Knowing he shouldn’t but doing so anyway, Bayle stared at the boy until from behind the counter he felt the eyes of the girl on him.
“Can I help you?” she said.
&nb
sp; “Yeah, I ....” But he’d forgotten the question he was supposed to ask. All he could really do was stare.
3
“And where, Mr. Bayle, have they got you staying if you don’t mind me asking?”
Dark brown suit; black dress shoes; no jewellery; hair cut short but not too short; medium height and build; no distinctive physical features, body mannerisms, or verbal idiosyncrasies: Samson, the Warriors’ director of public relations, appeared to Bayle’s eyes and ears so ordinary he almost wasn’t there, the perfect corporate citizen. His hands were folded neatly, as in prayer, on top of his desk, empty but for a small computer, fax, and phone.
“A place called The Range, I think,” Bayle said. “I actually haven’t checked in yet. It’s a bed and breakfast over on ... I forget the name of the street. My editor, Ms. Warriner, she made the reservation.”
“Main. The Range is on Main Street, right downtown. That should help you adjust a little bit to small-town life.”

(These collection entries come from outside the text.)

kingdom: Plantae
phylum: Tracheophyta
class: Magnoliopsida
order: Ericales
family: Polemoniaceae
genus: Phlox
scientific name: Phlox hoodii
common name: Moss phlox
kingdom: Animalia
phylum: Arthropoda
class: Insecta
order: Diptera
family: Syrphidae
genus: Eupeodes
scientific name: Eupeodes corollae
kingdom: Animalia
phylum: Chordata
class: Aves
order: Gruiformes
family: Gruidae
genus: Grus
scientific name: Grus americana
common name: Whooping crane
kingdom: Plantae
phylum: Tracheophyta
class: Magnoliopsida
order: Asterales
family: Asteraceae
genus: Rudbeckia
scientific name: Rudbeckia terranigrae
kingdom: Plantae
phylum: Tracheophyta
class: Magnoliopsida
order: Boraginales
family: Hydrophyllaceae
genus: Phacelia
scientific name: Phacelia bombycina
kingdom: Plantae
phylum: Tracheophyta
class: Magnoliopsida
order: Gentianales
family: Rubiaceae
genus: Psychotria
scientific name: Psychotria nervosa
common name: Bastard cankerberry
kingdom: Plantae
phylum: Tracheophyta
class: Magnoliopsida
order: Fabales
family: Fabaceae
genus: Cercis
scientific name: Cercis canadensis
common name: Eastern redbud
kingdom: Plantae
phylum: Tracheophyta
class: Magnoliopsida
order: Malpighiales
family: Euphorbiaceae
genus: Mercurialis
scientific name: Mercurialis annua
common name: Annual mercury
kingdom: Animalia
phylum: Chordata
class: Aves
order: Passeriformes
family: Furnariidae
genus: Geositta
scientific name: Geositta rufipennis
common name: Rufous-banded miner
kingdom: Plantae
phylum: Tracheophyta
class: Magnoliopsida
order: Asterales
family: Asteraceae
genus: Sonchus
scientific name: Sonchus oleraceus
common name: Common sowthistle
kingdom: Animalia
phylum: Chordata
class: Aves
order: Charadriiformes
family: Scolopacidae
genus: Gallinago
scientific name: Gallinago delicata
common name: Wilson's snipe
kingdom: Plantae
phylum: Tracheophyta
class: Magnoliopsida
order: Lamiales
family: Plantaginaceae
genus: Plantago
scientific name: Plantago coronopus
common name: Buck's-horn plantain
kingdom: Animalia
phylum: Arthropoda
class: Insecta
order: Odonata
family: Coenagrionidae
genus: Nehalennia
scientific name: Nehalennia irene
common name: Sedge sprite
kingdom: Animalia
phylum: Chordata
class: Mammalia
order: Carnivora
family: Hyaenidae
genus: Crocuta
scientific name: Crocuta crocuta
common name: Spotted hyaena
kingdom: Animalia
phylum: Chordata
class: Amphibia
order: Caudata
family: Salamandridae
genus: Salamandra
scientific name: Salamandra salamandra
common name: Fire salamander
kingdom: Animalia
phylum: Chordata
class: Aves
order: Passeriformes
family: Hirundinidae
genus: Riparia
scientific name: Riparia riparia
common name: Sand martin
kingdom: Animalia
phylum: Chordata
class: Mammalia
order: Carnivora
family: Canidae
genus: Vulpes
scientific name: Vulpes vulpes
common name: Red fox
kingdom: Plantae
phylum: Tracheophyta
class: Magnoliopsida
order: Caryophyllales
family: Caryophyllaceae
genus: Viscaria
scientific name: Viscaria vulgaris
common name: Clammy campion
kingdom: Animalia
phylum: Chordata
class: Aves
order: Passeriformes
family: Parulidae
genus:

“I figure I’ll be pretty busy working.”
“I’m sure you will,” Samson said, “I’m sure you will. And speaking of work, I’ve got a phone call to make and you should have a look around the arena before the boys hit the ice for their skate.” Bayle took this as his cue and rose from his chair on the other side of Samson’s desk. Samson remained seated, turning pages in a manila folder labelled, Bayle could see, with his own name and that of the magazine he was working for.
“As far as things on my end go, Mr. Bayle, everything seems to be in order for your stay with us. Here you are.”
Samson handed him a media pass with Peter Bayle-Journalist, Toronto Living, All Access, typed on it. It felt strange to Bayle to see his own name attached to that of a clearly defined profession. A life-long student, he had never really thought of himself as anything before.
“Thanks for everything,” Bayle said, holding up the pass.